==== DATA EXCERPTS
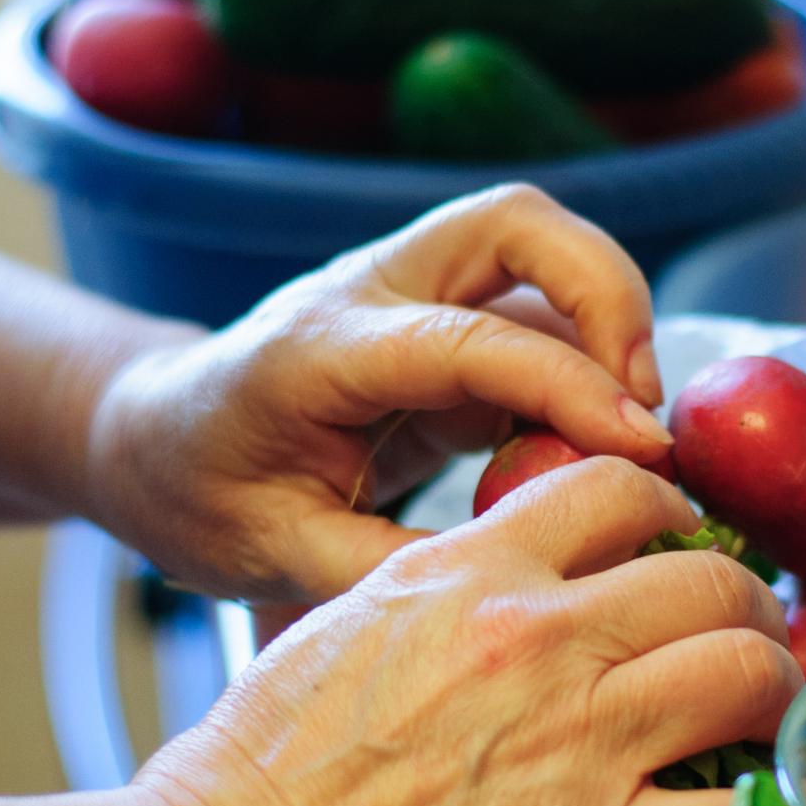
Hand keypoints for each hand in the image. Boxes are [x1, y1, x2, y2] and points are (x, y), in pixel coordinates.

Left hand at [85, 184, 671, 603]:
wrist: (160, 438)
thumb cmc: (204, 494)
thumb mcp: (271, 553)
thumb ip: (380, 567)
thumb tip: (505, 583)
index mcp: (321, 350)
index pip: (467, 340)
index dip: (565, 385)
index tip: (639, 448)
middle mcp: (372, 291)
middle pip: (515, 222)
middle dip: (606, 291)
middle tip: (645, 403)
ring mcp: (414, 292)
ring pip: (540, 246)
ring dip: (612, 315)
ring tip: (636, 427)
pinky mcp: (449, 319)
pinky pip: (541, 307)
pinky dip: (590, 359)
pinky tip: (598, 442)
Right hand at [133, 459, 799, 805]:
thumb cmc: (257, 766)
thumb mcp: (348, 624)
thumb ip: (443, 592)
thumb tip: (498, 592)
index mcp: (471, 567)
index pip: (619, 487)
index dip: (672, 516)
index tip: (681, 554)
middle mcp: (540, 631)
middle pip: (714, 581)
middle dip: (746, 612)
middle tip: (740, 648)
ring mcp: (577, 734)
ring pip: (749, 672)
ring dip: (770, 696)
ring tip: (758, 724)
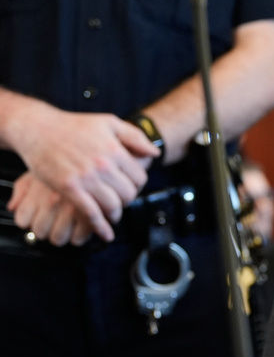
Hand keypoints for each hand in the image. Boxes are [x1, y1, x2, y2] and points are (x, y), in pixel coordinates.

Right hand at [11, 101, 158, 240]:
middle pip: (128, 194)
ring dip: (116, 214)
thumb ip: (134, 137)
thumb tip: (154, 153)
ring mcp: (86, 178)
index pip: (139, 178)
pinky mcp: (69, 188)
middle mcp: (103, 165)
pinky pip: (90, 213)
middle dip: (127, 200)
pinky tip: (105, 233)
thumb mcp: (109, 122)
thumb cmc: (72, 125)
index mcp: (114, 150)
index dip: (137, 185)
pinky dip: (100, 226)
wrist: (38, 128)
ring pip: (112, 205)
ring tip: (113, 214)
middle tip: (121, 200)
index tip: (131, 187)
========
YOUR OBJECTIVE: The expected answer is an exact copy of the lines from the one containing "index mcp: (471, 567)" through the last line of the entries above, both included, without pictures.

ANSWER SECTION:
index mcp: (471, 567)
index pip: (619, 487)
index dip: (672, 516)
index tip: (681, 554)
middle mcp: (540, 631)
middle pip: (714, 581)
middle dip: (746, 612)
middle tip: (740, 648)
ring mcp: (577, 734)
ring pip: (749, 672)
ring dip: (770, 696)
ring tip: (758, 724)
Hand keypoints for each hand in the image. Boxes are [x1, y1, x2, y2] and points are (x, y), in pixel coordinates.

Right hand at [11, 101, 158, 240]:
middle pip: (128, 194)
ring dip: (116, 214)
thumb ip: (134, 137)
thumb tip: (154, 153)
ring mcp: (86, 178)
index pip: (139, 178)
pinky mcp: (69, 188)
middle mcp: (103, 165)
pinky pip: (90, 213)
middle dip: (127, 200)
pinky tip: (105, 233)
thumb mcp: (109, 122)
thumb cmc: (72, 125)
index mcp: (114, 150)
index dip: (137, 185)
pinky dip: (100, 226)
wrist: (38, 128)
ring pip: (112, 205)
ring tip: (113, 214)
middle tip: (121, 200)
index tip: (131, 187)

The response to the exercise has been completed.